Le dita più frequentemente interessate sono l’anulare e il mignolo. L’eziopatogenesi è tuttora sconosciuta.
La malattia fu codificata dal barone Guillaume Dupuytren (chirurgo francese 1777-1835) che nel 1826 descrisse il quadro clinico. Egli aveva infatti osservato che le dita del suo cocchiere tendevano a retrarsi in assenza di dolore; ipotizzò dunque che i microtraumatismi dovuti all’attivitè lavorativa potessero essere responsabili del quadro clinico.

Cosa provoca?

Il quadro anatomo-patologico è caratterizzato all’inizio da ipertrofia con formazione di noduli fibrosi nel contesto dell’aponeurosi palmare e quindi una successiva sclerosi retraente dell’aponeurosi stessa con formazione di cordoni.
I cordoni fibrosi retraendosi esercitano trazione a livello della loro inserzione alla base della falange distale provocando così una progressiva flessione irriducibile delle dita.
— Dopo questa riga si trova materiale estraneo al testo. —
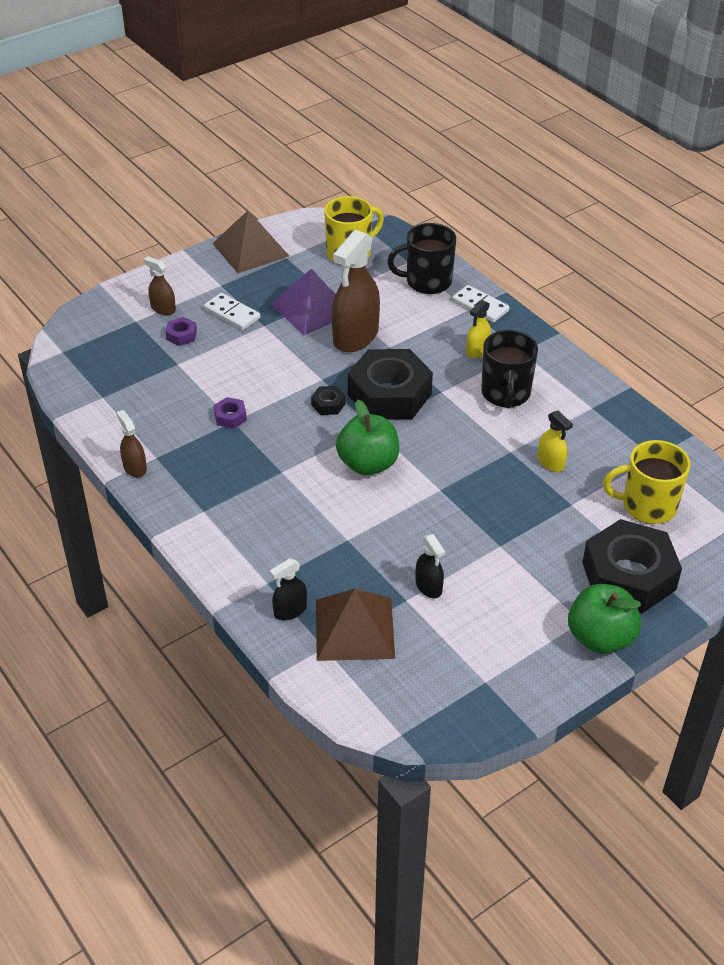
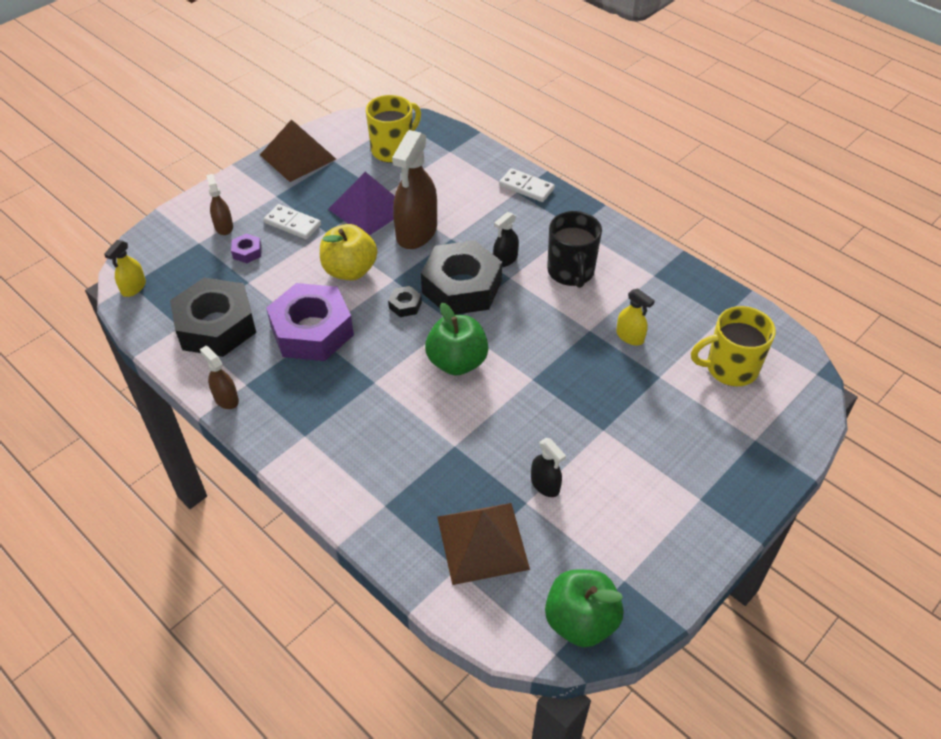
camera: 10 degrees left, 5 degrees up
brown spray bottle [143,256,176,315] -> brown spray bottle turned 45 degrees clockwise [206,174,233,235]
purple nut [214,397,247,429] -> purple nut [266,283,354,361], size x2.47
black spray bottle [270,559,307,620] -> black spray bottle moved to [493,212,519,267]
black mug [387,223,456,294] -> none
yellow spray bottle [466,300,491,358] -> yellow spray bottle moved to [104,240,146,297]
green apple [568,584,641,654] -> green apple moved to [545,569,623,647]
black nut [582,519,682,613] -> black nut moved to [170,277,256,357]
none -> yellow apple [320,224,377,280]

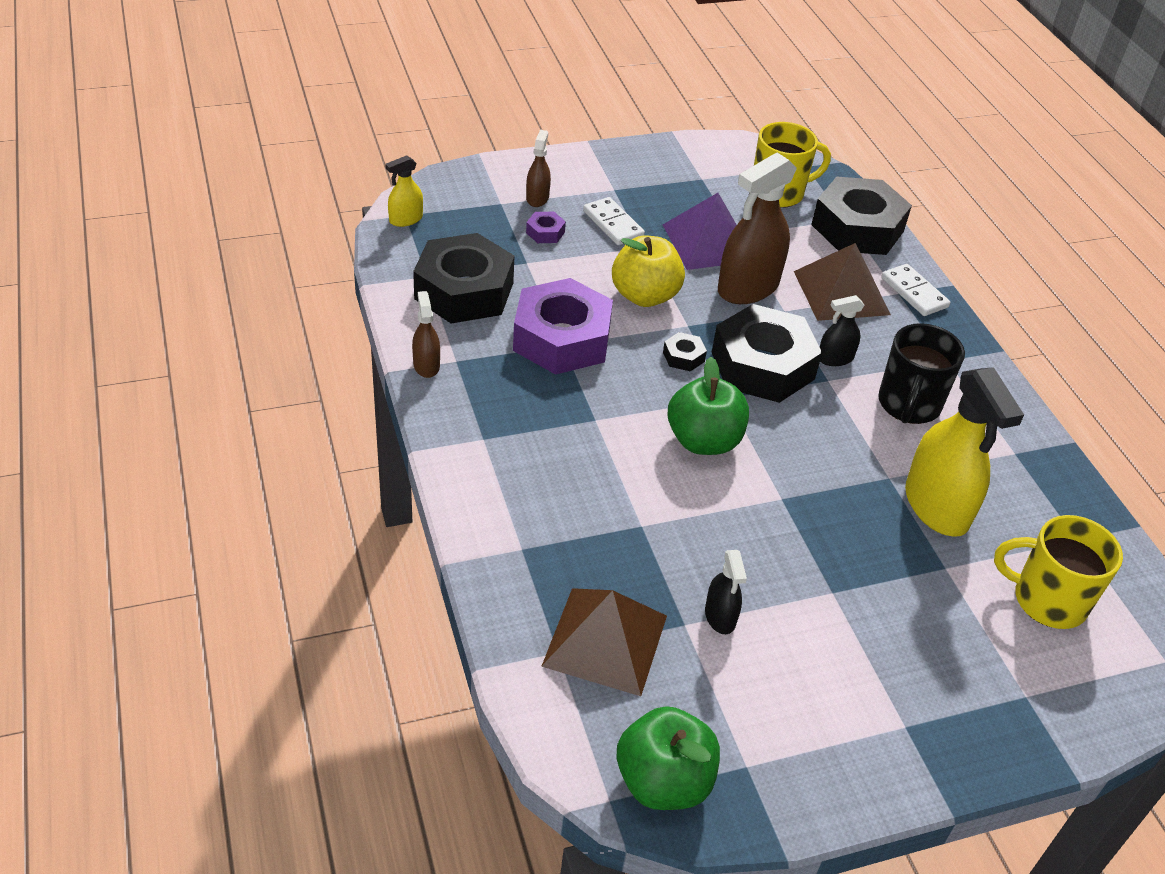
camera: 25 degrees right, 5 degrees down
brown pyramid [260,119,336,182] -> brown pyramid moved to [794,243,891,321]
yellow spray bottle [616,288,655,345] -> yellow spray bottle [905,367,1024,537], size x2.03
none -> black nut [811,177,912,255]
La cute sovrastante tende ad aderire alla aponeurosi sottostante ombelicandosi.
La malattia è subdola nel suo divenire in quanto non provoca quasi mai dolore; evolve di solito lentamente nel giro di alcuni anni.

A seconda della gravità del quadro clinico siamo soliti distinguerla in 4 stadi:

Stadio 1. Presenza del nodulo senza alcuna flessione delle dita.

Stadio 2. Flessione delle dita < 45°

Stadio 3. Flessione delle dita < 90°

Stadio 4. Flessione delle dita > 90°

Qual è il trattamento?

Il trattamento nel primo e nel secondo stadio è sicuramente fisioterapico e consiste nell’utilizzo della TECAR e della chinesiterapia passiva, mirata alla distensione dei tessuti,al recupero articolare e conseguentemente alla riduzione del dolore.

Negli stadi successivi il trattamento è quello chirurgico che non deve essere eseguito troppo tardivamente (stadio 4) quando le eccessive aderenze e le forti retrazioni cicatriziali non renderebbero possibile una completa ripresa funzionale,nemmeno con l’ausilio della successiva e indispensabile fase fisioterapica-riabilitativa.